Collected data
* * * * * * * * *
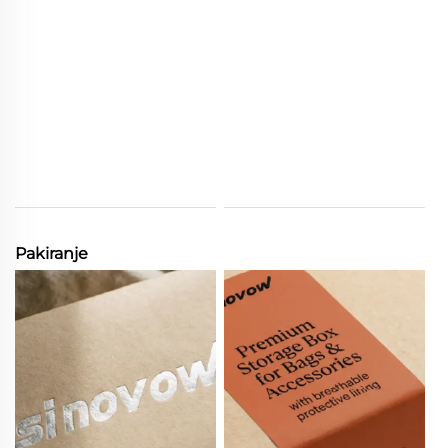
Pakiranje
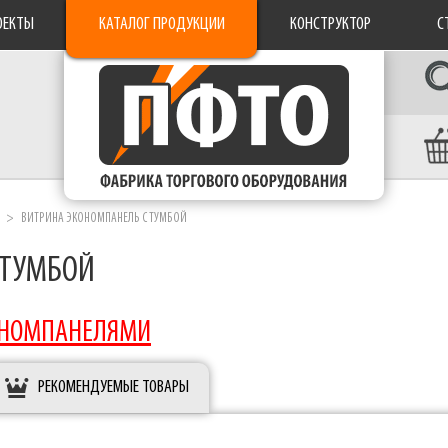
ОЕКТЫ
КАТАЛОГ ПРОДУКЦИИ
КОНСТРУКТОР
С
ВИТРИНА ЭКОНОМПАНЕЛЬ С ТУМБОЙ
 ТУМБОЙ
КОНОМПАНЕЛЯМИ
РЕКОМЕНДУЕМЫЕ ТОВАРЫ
* * * * * * * * *
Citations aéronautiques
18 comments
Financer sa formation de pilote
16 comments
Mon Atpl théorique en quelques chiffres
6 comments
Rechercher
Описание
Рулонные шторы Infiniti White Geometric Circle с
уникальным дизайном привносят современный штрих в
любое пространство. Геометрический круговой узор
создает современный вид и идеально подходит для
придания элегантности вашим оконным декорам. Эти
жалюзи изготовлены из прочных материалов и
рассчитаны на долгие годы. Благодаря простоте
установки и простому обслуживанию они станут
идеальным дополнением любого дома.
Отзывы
* * * * * * * * *
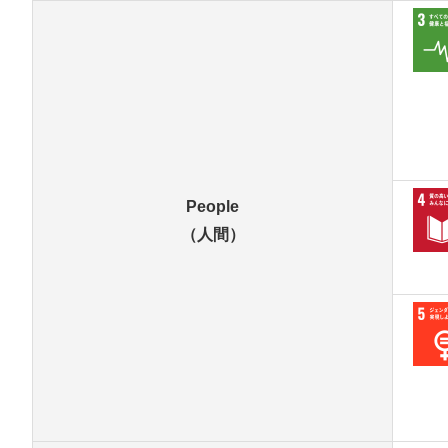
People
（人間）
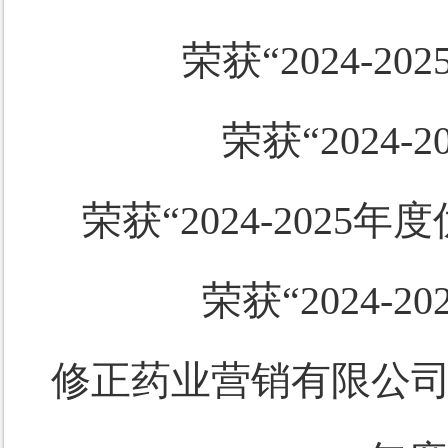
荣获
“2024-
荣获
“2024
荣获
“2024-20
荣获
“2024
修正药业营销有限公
* * * * * * * * *
> _EXERCISE OBJECTIVE_
Find the count of lines in the data above where the word "современный" occurs, and write down only that count.

> _ANSWER SPACE_
2